DATA SUPPLIED:

⟨

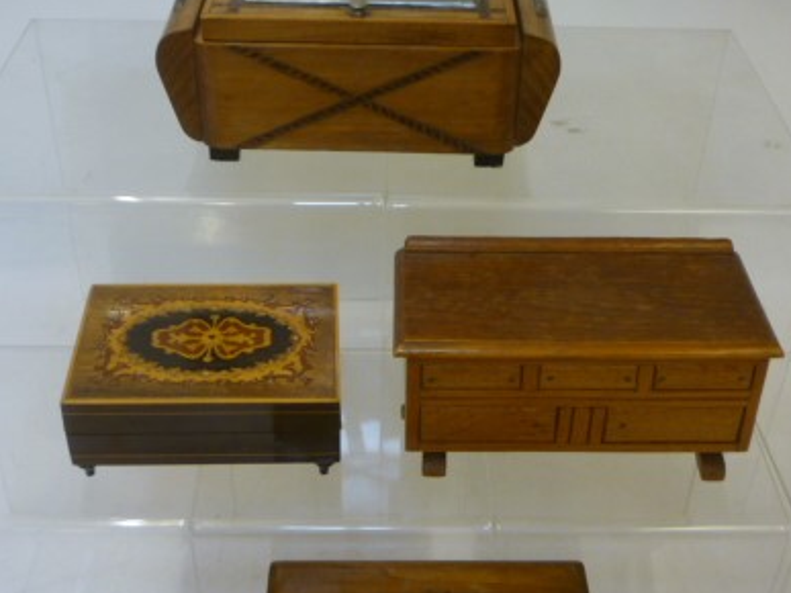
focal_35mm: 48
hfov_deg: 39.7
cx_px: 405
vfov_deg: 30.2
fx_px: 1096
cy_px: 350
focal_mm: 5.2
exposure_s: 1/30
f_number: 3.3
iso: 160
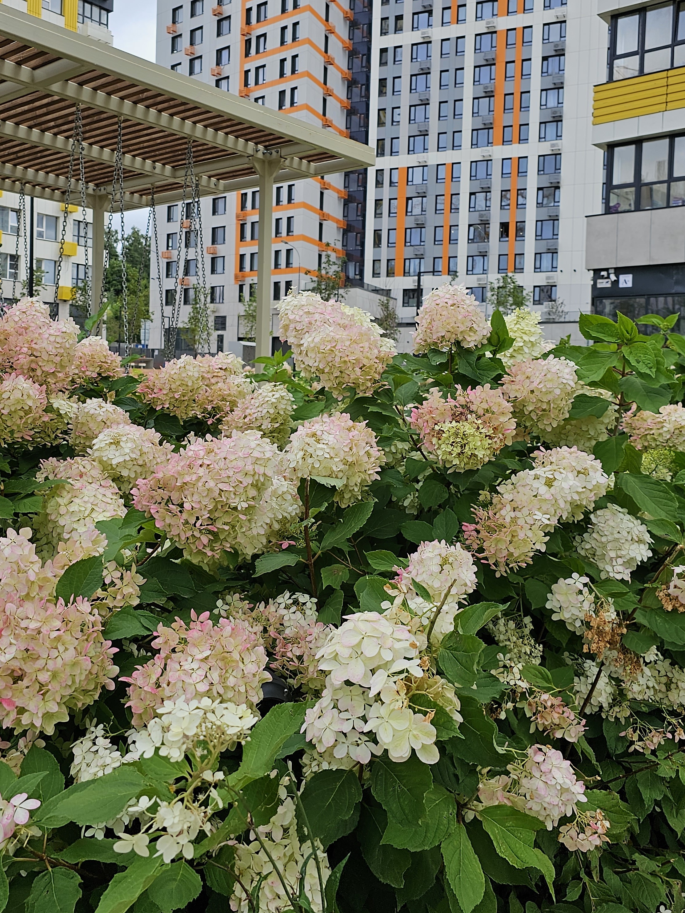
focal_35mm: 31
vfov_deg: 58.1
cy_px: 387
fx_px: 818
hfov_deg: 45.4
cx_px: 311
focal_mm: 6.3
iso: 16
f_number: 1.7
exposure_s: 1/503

⟩
⟨

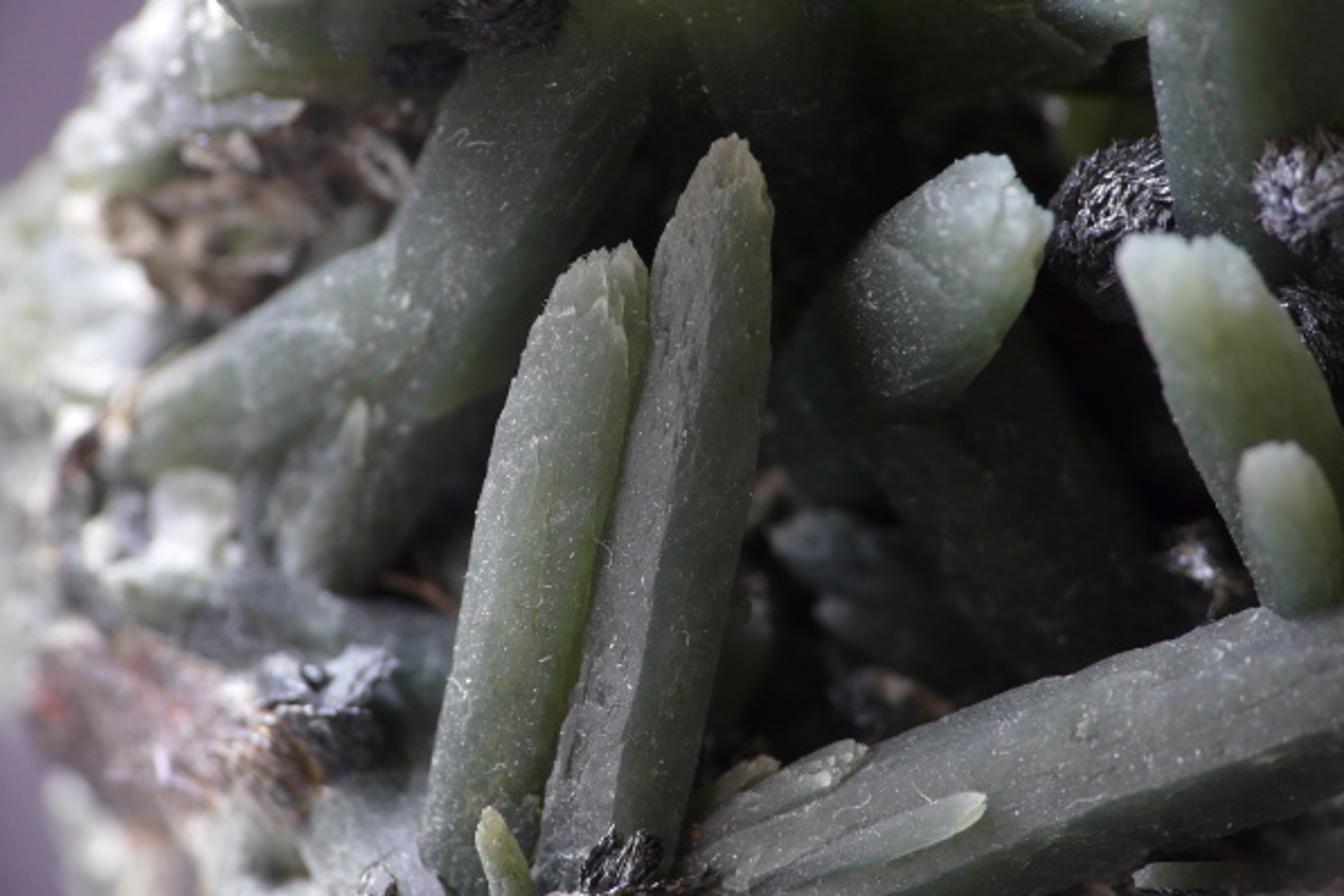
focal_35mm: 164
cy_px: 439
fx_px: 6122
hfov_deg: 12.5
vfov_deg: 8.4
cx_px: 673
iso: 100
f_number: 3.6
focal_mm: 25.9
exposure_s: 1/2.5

⟩

WORK TASK: From the listing above, repeat only the lines between the line containing "focal_35mm: 48" and the line containing "exposure_s: 1/503", those two included. Pictures are not part of the copy.

RESULT OF THE EXERCISE:
focal_35mm: 48
hfov_deg: 39.7
cx_px: 405
vfov_deg: 30.2
fx_px: 1096
cy_px: 350
focal_mm: 5.2
exposure_s: 1/30
f_number: 3.3
iso: 160
focal_35mm: 31
vfov_deg: 58.1
cy_px: 387
fx_px: 818
hfov_deg: 45.4
cx_px: 311
focal_mm: 6.3
iso: 16
f_number: 1.7
exposure_s: 1/503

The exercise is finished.